Unrolled Networks are Conditional Probability Flows in MRI Reconstruction
Kehan Qi, Saumya Gupta, Qingqiao Hu, Weimin Lyu, Chao Chen
TL;DR
This work reframes MRI reconstruction as a flow-based problem by proving that unrolled networks are discrete realizations of energy-based conditional probability flow ODEs. It derives concrete implications for cascade scheduling and parameterization, and introduces Flow-Aligned Training (FLAT), which enforces ODE-consistent timesteps and velocity alignment for intermediate outputs. Across three public MRI datasets, FLAT achieves high reconstruction quality with up to 3x fewer iterations than diffusion-based methods and substantially greater stability than vanilla unrolled networks. The approach delivers a principled, faster alternative to diffusion models while retaining strong image fidelity, offering meaningful practical impact for real-time MRI applications.
Abstract
Magnetic Resonance Imaging (MRI) offers excellent soft-tissue contrast without ionizing radiation, but its long acquisition time limits clinical utility. Recent methods accelerate MRI by under-sampling $k$-space and reconstructing the resulting images using deep learning. Unrolled networks have been widely used for the reconstruction task due to their efficiency, but suffer from unstable evolving caused by freely-learnable parameters in intermediate steps.
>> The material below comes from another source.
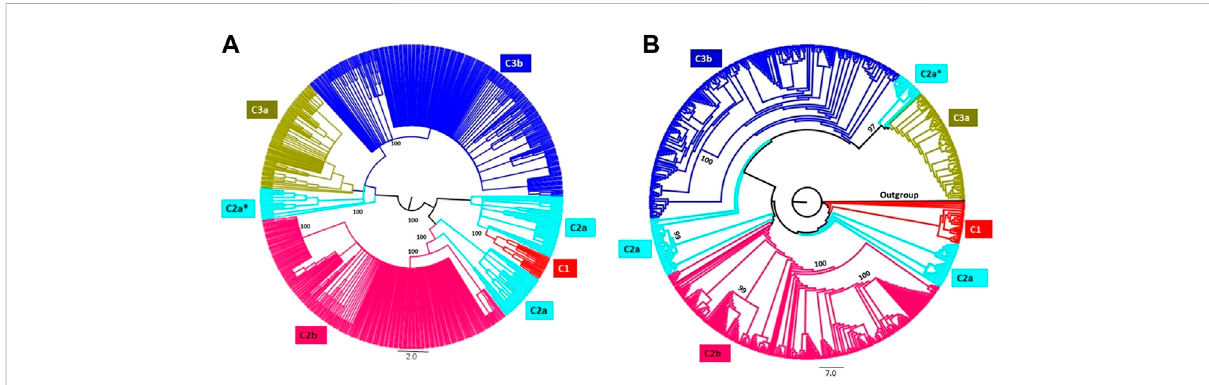
FIGURE 2 Phylogenetic treeanalyses ofVHSVisolates.Thephylogenetictreewasconstructed basedontheanalysisofVHSV G -geneusingtheneighbor- joining (NJ) (A) and maximum likelihood (ML) (B) methods. The clades of the tree are colored according to the STRUCTURE result at K = 5. The admixedstrainsarerepresented withC2a*.Thebootstrapvaluesfor 1,000replicatesareshown inbold characters formajor branches.Thebranches of the tree are colored to represent the fi ve subpopulation clusters.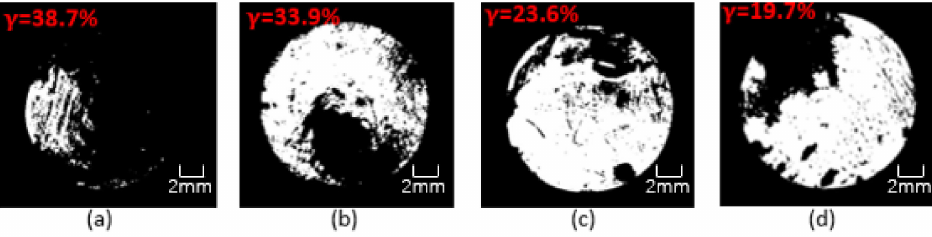
Figure 18. Binary image of each coating in seawater of 40% concentration for 60 days: ( a ) G1; ( b ) G2; ( c ) G3; ( d ) G4.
In contrast, diffusion models based on stochastic differential equations offer theoretical stability in both medical and natural image tasks but are computationally expensive. In this work, we introduce flow ODEs to MRI reconstruction by theoretically proving that unrolled networks are discrete implementations of conditional probability flow ODEs. This connection provides explicit formulations for parameters and clarifies how intermediate states should evolve. Building on this insight, we propose Flow-Aligned Training (FLAT), which derives unrolled parameters from the ODE discretization and aligns intermediate reconstructions with the ideal ODE trajectory to improve stability and convergence. Experiments on three MRI datasets show that FLAT achieves high-quality reconstructions with up to $3\times$ fewer iterations than diffusion-based generative models and significantly greater stability than unrolled networks.